Celebrating Shakespeare’s 457th Birthday
April 28, 2021
Friday, April 23 marked the 33rd Shakespeare Day celebration at Saint Anselm College, celebrating the Bard’s 457th birthday. Each year, the English Department welcomes students, staff, faculty, alumni, and friends to join in the celebration to read all 154 of Shakespeare’s sonnets. Due to Covid-19, last year's event was entirely remote, but this year with students and staff on campus, the event was a hybrid celebration of both in person and virtual.
“Creating a hybrid Shakespeare Day was a logistical and technical challenge,” said English Professor and Executive Director of the Grappone Humanities Institute Gary Bouchard, “that took a village of willing individuals to make it succeed.” Without the crucial efforts of the information technology department, the event would not have been nearly as successful; it’s support for Shakespeare Day paved the way for a successful celebration.
According to Bouchard, during this year’s hybrid celebration “we re-captured some of the enjoyment of the in-person festival, albeit without cake or a single hug to welcome back an alum from across the years.” Due to Covid-19 safety measures, in-person space was limited and participants could not be as close as they are used to being during the event.

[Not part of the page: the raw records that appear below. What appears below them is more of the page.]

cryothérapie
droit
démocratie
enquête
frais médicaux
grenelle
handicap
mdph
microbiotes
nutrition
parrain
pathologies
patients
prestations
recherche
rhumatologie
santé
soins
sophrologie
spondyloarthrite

“Still the number of alums from the variety of classes who read a sonnet, together with the number of views on the live Facebook feed, really indicates how important this annual ritual is to so many people.”

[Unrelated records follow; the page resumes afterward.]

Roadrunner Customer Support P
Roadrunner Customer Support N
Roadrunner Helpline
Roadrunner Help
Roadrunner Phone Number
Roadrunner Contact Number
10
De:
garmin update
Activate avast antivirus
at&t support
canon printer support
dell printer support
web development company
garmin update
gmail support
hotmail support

With the most senior alumni to participate this year being from the class of 1968, as well as participation from freshmen this year, there were 56 years of Anselmians reading sonnets in celebration of Shakespeare. The event saw a total of 162 readers, including 37 alumni from 29 different graduation classes, as well as scene performances from Shakespeare’s plays, both in person and recorded, courtesy of the Abbey Players and Sociology Professor Tauna Sisco’s children.

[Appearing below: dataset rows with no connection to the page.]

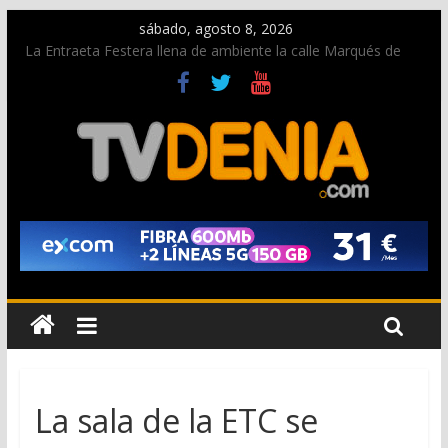
sábado, agosto 8, 2026
La Entraeta Festera llena de ambiente la calle Marqués de
Campo con la recepción a la Capitanía Cristiana
Dos personas fallecen en un grave accidente en la N-332
entre Benissa y Calp
Una nueva oportunidad para donar sangre en Cruz Roja
Dénia
El bando moro protagonista en la Segunda Entraeta Festera
Paco Adsuar dona al Arxiu de Dénia más de 50.000 imágenes
de la memoria visual de la ciudad
La sala de la ETC se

This year’s event was dedicated to the memory of Emily Fournier ’11. An alumna who passed away last July, Fournier was not only a passionate supporter of Shakespeare Day, but a co-founder of the Recycled Shakespeare Company, a theatre troupe aimed towards making Shakespeare accessible to everyone while using ecologically sustainable theatre practices. “Being able to honor Emily Fournier and have her family with us virtually to celebrate a day that meant so much to her and to which she brought so much life—well that was indeed a sweet sorrow,” said Bouchard. She was perhaps the most enthusiastic part of Shakespeare Day, and she will be dearly missed by all.